Schwierige Intendantenwahl

■ Gestern am späten Abend wurde, wenn alles nach Plan gelaufen ist, ein neuer Intendant für den SFB gewählt / Keine Mehrheit für niemanden?

Gestern hat der Rundfunkrat des SFB einen neuen Intendanten gewählt. Oder auch nicht. Das Wahlverfahren begann erst nach Redaktionsschluß der taz. Nur eines ist zuvor schon sicher: Alles ist noch offen. Der Wahlmodus, der am Montag abend vom Rundfunkrat unter Ausschluß der Öffentlichkeit beschlossen wurde, sei wie eine Reise nach Jerusalem, so das von der AL gestellte Rundfunkratsmitglied Christiane Ziesecke. Es wird solange mit einfacher Mehrheit gewählt, bis nur noch zwei Kandidaten übrig bleiben. Und einer von den beiden muß dann die erforderlichen 16 Stimmen erhalten. Ob es den zwei Kandidaten im Endspurt jedoch gelungen sein wird, diese Stimmenanzahl zu erlangen, bleibt vorerst ungewiß. Eine eindeutige Mehrheit habe keiner, so Ziesecke. Das ganze Verfahren zur Auswahl dieser fünf Kandidaten sei schon unbefriedigend gewesen.

Eine fünfköpfige Findungskommission unter dem Vorsitz von Gabriele Wiechatzek, hatte aus den insgesamt 121 Bewerbungen ihre Favoriten ausgewählt, ohne noch einmal mit dem 32köpfigen Rundfunkrat Rücksprache zu halten, geschweige denn den Mitgliedern auf Wunsch Einsicht in die Bewerbungsunterlagen zu gewähren. Auch die Auswahl der Spitzenreiter stieß auf heftige Kritik im Rundfunkrat.
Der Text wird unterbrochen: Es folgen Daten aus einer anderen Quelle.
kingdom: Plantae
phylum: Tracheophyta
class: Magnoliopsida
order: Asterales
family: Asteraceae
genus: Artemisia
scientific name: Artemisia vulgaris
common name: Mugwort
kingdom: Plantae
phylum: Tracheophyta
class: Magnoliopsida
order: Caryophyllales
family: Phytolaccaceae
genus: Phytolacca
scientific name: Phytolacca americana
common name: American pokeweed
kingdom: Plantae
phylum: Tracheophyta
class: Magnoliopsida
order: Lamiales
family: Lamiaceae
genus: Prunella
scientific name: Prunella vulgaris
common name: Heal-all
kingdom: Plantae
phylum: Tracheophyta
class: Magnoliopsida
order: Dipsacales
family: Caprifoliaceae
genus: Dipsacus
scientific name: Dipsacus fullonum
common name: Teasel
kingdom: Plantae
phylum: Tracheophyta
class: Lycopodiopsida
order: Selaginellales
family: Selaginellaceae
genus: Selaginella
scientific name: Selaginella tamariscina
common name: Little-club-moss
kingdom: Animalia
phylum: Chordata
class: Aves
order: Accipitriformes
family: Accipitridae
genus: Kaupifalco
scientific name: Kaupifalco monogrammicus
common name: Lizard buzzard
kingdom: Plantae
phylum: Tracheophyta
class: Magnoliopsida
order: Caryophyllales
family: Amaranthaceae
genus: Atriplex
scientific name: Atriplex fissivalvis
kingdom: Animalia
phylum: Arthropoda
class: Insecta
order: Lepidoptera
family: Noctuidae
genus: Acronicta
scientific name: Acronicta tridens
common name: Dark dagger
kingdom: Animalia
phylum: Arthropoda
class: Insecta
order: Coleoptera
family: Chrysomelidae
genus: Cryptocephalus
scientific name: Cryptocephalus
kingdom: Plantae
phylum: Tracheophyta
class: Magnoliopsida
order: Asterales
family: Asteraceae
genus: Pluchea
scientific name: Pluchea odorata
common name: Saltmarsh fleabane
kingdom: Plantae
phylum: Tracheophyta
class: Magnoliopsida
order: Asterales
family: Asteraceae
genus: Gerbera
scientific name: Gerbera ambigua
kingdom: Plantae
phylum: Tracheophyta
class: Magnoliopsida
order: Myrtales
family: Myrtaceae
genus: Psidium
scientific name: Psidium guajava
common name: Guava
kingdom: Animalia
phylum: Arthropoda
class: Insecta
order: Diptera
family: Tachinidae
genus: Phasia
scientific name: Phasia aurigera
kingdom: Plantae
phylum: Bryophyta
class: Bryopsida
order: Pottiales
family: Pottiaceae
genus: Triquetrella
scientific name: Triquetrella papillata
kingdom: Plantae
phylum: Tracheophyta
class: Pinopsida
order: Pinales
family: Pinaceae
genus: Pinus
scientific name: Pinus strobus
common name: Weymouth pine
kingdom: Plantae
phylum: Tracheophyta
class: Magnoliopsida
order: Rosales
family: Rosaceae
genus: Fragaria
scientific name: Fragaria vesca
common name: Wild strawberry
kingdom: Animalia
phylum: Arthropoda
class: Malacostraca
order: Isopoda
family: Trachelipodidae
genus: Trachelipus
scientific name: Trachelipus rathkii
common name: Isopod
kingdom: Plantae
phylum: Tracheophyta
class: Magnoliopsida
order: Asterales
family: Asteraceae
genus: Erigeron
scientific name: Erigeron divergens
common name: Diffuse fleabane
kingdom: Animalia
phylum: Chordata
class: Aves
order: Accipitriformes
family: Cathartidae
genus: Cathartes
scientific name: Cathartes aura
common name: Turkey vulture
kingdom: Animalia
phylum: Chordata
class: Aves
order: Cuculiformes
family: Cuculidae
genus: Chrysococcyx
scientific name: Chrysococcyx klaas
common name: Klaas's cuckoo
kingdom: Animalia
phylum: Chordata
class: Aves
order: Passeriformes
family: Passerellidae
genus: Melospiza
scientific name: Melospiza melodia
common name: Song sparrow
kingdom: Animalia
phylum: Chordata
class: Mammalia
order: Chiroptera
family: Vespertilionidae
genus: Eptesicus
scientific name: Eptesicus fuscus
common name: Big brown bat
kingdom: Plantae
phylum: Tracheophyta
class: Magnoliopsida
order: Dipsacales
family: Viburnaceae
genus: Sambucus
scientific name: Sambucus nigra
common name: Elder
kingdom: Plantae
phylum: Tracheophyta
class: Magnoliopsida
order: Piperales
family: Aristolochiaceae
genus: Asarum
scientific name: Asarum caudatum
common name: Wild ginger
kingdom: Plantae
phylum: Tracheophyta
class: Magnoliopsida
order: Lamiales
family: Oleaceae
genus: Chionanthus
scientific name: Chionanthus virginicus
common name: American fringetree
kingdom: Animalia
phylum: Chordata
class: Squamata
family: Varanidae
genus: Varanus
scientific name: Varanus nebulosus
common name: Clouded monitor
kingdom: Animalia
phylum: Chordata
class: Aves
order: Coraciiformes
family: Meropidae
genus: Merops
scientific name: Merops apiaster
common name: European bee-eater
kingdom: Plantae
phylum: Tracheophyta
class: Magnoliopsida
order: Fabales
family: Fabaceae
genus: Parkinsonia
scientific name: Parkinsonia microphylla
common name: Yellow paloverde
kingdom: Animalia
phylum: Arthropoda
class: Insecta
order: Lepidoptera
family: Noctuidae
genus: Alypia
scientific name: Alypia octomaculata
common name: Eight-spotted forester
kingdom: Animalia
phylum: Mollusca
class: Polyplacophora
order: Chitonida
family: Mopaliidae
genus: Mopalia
Einig waren sich die Räte nur in der Begrenzung des Gehaltes des Intendanten. 220.000 Märker pro Jahr darf er „nur“ noch verdienen, soviel wie der frühere Intendant Lothar Löwe einstreichen konnte. Der glücklose Intendantenaussteiger Herrmann erhielt lockere 50.000 Mark mehr. Aus diesem Grund fiel ein Bewerber schon mal aus. Einer der bisherigen Favoriten, der WDR-Fernsehdirektor Günter Struve, will unter diesen Bedingungen nicht arbeiten. Beim WDR würde er schließlich mehr verdienen. Gute Chancen also für den SFB- und SPD-Mann Diether Huhn, der ja bekanntlich angeboten hatte für Tariflohn zu arbeiten. Keine ernsthaften Chancen haben dem Vernehmen nach der Kabelkommunikator Adalbert Rohloff, von dem sich DGB-Chef Pagels, ebenfalls Rundfunkratsmitglied, wegen dessen untariflicher Arbeitsverträge als Chef der PK Berlin (Projektgesellschaft für Kabelkommunikation) distanziert hatte, sowie der Klassenlotterist Heinz Deutschendorf, von dem gemunkelt wird, daß er keine Ahnung von diesem Job habe.

Konkurrenz für Huhn wäre demnach, wider alle Erwartungen, nur noch der bayerische CSU-Sympathisant Günther von Lojewski. Im Bewerbungsgespräch am Montag abend gab sich der 54jährige Rechtslaster betont liberal und tendenziell ausweichend, war zu erfahren. Wieweit seine Liberalität allerdings reicht, kann daraus ersehen werden, daß Lojewski in den sechziger Jahren innenpolitischer Redakteur der 'FAZ‘ und im Anschluß daran Leiter der Nachrichtenredaktion des ZDF („Heute“) war. Als Redaktionschef des Magazins „Report“ beim Bayerischen Rundfunk hatte er sich ebenfalls nicht mit liberalem Ruhm bekleckert. Immerhin soll er feste Programmvorstellungen haben. Zudem ist er im Besitz des Goldenen Sportabzeichens („selbst erarbeitet“, wie er stolz behauptet), und er hat den Theodor-Wolff-Preis für ein Feuilleton über Tennis gewonnen. Das könnte vielleicht im Boris-Steffi-Fieber den Ausschlag geben.

Nichtsdestotrotz, sollte kein Intendant gewählt worden sein und sollte auch kein Überraschungskandidat aus irgendeinem Hut gezaubert werden, was allerdings als eher unwahrscheinlich eingeschätzt wird, kann es durchaus passieren, daß der SFB noch länger führungslos sendet. Es ist nicht auszuschließen, so Christiane Ziesecke, daß der Posten erneut ausgeschrieben wird. Vorausgesetzt, der Rundfunkrat ist es nicht leid.